Work to complete: Copy the items from the beginning through the line containing "order: Carnivora", substituting "species" for each "scientific name" and leaving everything else unchanged.

====================

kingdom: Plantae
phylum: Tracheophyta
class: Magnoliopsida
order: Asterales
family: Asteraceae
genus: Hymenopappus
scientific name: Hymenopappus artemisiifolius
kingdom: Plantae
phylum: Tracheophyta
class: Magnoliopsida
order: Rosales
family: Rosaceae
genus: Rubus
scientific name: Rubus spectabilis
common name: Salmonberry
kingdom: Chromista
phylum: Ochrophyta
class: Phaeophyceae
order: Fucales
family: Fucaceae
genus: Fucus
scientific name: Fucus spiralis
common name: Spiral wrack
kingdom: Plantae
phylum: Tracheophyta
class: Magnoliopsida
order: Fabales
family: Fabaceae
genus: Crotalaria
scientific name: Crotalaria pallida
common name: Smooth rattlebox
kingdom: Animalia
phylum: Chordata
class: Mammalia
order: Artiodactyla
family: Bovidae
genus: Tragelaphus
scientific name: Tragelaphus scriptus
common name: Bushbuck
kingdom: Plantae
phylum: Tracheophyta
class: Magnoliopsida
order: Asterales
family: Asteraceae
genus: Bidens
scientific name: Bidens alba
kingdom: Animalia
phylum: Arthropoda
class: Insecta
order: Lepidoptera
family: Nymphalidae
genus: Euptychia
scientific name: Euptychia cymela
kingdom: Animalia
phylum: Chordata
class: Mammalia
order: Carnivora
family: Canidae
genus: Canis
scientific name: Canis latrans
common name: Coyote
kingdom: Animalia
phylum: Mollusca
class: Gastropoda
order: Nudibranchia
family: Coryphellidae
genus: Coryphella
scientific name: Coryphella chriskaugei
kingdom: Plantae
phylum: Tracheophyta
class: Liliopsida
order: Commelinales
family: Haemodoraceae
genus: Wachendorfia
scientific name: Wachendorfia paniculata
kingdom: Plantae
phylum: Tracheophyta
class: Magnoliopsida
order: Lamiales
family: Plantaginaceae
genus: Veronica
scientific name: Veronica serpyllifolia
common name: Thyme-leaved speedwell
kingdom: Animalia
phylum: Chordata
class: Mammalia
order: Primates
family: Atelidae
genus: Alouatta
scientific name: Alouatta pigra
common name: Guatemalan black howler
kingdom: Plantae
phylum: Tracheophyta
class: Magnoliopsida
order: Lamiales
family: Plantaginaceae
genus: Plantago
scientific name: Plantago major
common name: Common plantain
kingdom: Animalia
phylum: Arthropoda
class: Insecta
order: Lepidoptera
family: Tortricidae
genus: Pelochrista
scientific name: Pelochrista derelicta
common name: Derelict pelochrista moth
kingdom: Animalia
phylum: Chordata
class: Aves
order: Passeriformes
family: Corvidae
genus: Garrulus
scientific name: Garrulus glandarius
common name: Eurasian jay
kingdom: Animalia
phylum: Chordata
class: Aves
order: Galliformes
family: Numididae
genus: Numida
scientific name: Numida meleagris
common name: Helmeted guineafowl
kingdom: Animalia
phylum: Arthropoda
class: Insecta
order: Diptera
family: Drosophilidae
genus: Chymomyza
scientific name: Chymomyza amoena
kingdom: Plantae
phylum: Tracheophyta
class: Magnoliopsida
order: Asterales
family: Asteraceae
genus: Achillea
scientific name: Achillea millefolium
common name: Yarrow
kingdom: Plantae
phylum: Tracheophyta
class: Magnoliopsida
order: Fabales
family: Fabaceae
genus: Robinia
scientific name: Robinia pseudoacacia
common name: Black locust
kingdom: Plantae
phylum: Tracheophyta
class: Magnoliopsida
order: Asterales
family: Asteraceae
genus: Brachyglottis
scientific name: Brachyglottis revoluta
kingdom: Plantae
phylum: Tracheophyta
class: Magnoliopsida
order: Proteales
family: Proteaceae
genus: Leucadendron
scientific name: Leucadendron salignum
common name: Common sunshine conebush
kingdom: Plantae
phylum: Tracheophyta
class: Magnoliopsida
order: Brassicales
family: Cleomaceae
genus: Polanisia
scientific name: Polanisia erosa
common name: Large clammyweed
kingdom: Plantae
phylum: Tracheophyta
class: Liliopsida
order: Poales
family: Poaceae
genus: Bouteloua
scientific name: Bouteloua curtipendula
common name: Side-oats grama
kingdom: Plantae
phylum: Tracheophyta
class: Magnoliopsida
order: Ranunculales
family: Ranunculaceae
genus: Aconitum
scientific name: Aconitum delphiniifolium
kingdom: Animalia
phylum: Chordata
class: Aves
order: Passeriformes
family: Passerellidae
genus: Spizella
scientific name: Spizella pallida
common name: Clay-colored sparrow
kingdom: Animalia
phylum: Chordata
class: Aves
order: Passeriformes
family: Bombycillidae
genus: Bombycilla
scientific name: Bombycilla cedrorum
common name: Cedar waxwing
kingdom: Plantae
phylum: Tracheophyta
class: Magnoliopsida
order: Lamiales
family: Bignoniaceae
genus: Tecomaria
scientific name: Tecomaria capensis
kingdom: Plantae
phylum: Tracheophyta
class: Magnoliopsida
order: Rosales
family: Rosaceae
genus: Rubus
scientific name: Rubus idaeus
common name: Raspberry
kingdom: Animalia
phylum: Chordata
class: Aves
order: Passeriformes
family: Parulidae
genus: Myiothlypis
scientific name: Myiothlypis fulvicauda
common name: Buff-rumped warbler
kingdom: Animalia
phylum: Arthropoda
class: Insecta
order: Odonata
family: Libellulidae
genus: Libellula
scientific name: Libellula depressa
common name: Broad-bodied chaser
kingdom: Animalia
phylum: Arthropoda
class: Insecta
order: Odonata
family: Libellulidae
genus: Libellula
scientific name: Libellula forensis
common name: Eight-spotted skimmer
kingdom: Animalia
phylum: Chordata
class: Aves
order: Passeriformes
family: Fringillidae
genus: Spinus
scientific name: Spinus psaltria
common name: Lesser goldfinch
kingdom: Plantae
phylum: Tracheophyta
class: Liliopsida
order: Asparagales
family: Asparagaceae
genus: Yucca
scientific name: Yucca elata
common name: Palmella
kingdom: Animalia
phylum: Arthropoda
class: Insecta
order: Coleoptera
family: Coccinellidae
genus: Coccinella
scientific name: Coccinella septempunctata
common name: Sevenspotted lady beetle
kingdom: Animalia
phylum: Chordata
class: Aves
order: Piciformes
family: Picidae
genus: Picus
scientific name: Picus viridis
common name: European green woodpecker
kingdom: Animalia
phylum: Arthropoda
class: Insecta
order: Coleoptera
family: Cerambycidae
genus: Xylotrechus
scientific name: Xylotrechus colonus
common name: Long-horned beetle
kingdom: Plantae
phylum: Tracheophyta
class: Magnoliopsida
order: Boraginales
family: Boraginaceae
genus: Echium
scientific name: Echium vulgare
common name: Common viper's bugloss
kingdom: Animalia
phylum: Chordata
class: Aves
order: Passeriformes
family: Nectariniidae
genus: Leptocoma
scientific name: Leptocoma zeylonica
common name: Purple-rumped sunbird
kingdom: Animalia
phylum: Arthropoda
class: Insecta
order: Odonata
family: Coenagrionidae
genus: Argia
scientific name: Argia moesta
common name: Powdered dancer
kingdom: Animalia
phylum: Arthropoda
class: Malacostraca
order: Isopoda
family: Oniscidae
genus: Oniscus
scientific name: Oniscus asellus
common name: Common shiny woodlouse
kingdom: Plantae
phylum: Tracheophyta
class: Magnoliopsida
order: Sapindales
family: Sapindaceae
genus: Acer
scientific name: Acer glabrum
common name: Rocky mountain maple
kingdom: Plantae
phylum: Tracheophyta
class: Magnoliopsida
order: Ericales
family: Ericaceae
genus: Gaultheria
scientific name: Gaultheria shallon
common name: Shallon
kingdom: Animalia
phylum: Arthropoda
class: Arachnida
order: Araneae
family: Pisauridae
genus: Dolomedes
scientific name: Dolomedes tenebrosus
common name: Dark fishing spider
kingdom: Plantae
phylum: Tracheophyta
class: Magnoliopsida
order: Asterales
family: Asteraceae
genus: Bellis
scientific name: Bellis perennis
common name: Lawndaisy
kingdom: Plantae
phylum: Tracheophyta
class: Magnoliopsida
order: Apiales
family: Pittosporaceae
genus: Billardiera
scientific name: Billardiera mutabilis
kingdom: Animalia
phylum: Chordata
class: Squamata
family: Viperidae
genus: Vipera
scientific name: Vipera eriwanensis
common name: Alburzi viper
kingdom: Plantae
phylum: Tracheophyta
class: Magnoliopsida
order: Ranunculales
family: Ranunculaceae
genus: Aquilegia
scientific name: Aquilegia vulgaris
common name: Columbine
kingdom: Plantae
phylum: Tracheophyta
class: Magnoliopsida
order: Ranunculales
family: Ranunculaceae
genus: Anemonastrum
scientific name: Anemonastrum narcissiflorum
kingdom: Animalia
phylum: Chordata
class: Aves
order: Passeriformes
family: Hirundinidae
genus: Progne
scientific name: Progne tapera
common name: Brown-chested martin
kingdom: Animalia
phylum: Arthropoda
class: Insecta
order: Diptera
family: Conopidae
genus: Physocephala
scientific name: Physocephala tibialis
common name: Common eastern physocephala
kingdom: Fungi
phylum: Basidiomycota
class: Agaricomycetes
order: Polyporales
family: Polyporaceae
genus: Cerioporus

====================

Answer to this task:
kingdom: Plantae
phylum: Tracheophyta
class: Magnoliopsida
order: Asterales
family: Asteraceae
genus: Hymenopappus
species: Hymenopappus artemisiifolius
kingdom: Plantae
phylum: Tracheophyta
class: Magnoliopsida
order: Rosales
family: Rosaceae
genus: Rubus
species: Rubus spectabilis
common name: Salmonberry
kingdom: Chromista
phylum: Ochrophyta
class: Phaeophyceae
order: Fucales
family: Fucaceae
genus: Fucus
species: Fucus spiralis
common name: Spiral wrack
kingdom: Plantae
phylum: Tracheophyta
class: Magnoliopsida
order: Fabales
family: Fabaceae
genus: Crotalaria
species: Crotalaria pallida
common name: Smooth rattlebox
kingdom: Animalia
phylum: Chordata
class: Mammalia
order: Artiodactyla
family: Bovidae
genus: Tragelaphus
species: Tragelaphus scriptus
common name: Bushbuck
kingdom: Plantae
phylum: Tracheophyta
class: Magnoliopsida
order: Asterales
family: Asteraceae
genus: Bidens
species: Bidens alba
kingdom: Animalia
phylum: Arthropoda
class: Insecta
order: Lepidoptera
family: Nymphalidae
genus: Euptychia
species: Euptychia cymela
kingdom: Animalia
phylum: Chordata
class: Mammalia
order: Carnivora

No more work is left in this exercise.